> _Exercício proposto 1_
Segundo o texto sobre a nova contabilidade, qual é o ponto de partida da sistemática do lucro real?

A inserção no Brasil das normas internacionais de contabilidade tem causado inúmeras situações de conflito entre critérios contábeis e regras jurídicas, o que pode afetar a determinação da renda tributável, sobretudo a apurada segundo a sistemática do lucro real, cujo ponto de partida é o lucro líquido societário.
A chamada nova contabilidade formulou uma virada copernicana no padrão de contabilidade até então adotado no Brasil, alterando regras de reconhecimento, de mensuração e de evidenciação de fatos econômicos à luz da contabilidade.
Quanto ao reconhecimento dos fatos contábeis, passou do antigo padrão apoiado na forma jurídica, por influência que o Direito exerceu sobre a contabilidade no Brasil, muito em razão do atendimento de demandas tributárias, para a adoção do princípio da essência econômica. No que tange à mensuração dos fatos contábeis, o custo histórico deu lugar à regra do valor justo, valor presente e vida útil dos bens. Por fim, os critérios de evidenciação do patrimônio, antes pobres do ponto de vista informacionais, passaram a ser regulados pelo princípio da ampla divulgação e máxima fidedignidade[1].
Esta alteração de rumos na contabilidade promoveu substanciais modificações na forma de registro contábil de atos e negócios jurídicos realizados pela sociedade, que passaram não mais a se pautar por critérios jurídicos, mas por critérios impostos pela contabilidade.
A substituição do critério contábil do custo histórico pelo critério do valor justo é um bom exemplo desta mudança de rumos. Certos ativos passaram a ser contabilmente ajustados para refletir o seu valor de reposição mediante recompra no mercado (matérias-primas), o seu preço de venda no mercado (bens destinados a venda) e o seu valor provável de alienação (investimentos e instrumentos financeiros). Para evitar o cômputo de ganhos e perdas ainda não realizados decorrentes destes ajustes de ativos, a lei societária criou a possibilidade do registro em uma conta de ajuste de avaliação patrimonial no patrimônio líquido, onde aqueles ajustes podem ser registrados até que ocorra a realização do respectivo ativo.

(Entradas do conjunto de dados)
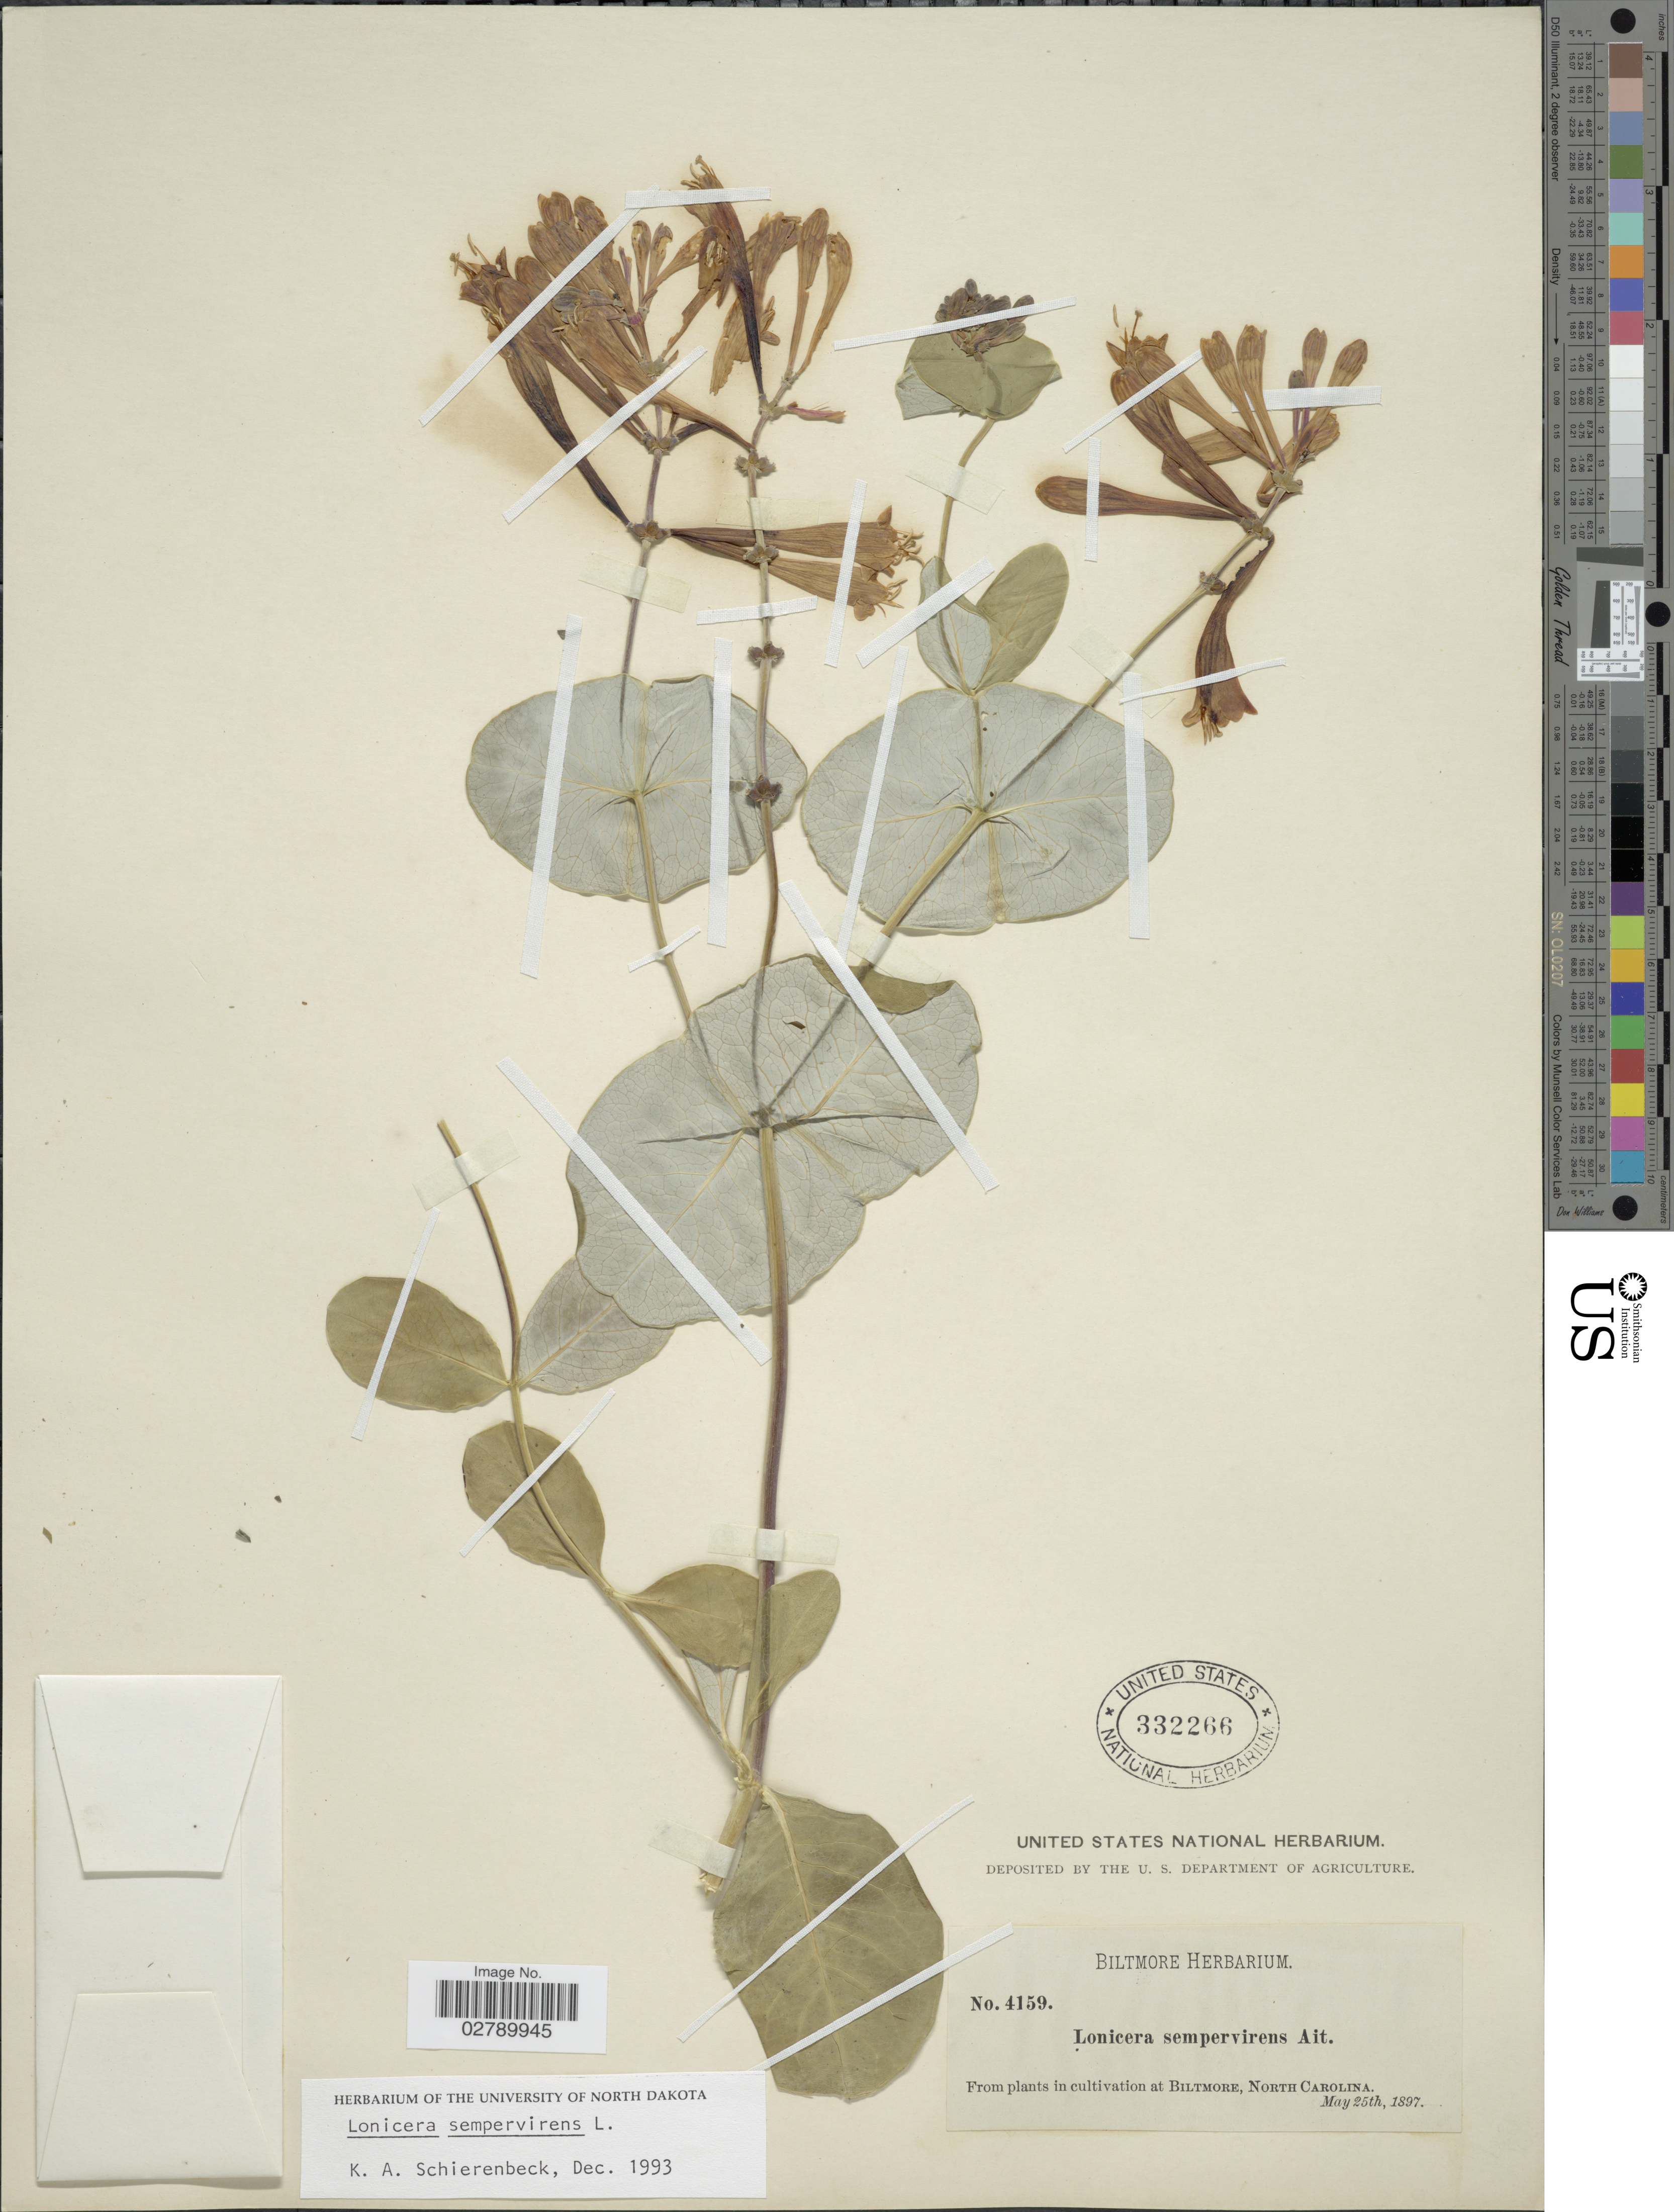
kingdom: Plantae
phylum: Tracheophyta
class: Magnoliopsida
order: Dipsacales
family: Caprifoliaceae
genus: Lonicera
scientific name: Lonicera sempervirens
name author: L.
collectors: ex herb. Biltmore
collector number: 4159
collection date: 1897-05-25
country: United States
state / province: North Carolina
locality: Biltmore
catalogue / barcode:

> _Exercício proposto 2_
Reproduza sem qualquer alteração o trecho das linhas que vai da linha que contém "collection date: 1897-05-25" até o fim das linhas.

> _Resposta esperada 1_
O lucro líquido societário.

> _Resposta esperada 2_
collection date: 1897-05-25
country: United States
state / province: North Carolina
locality: Biltmore
catalogue / barcode:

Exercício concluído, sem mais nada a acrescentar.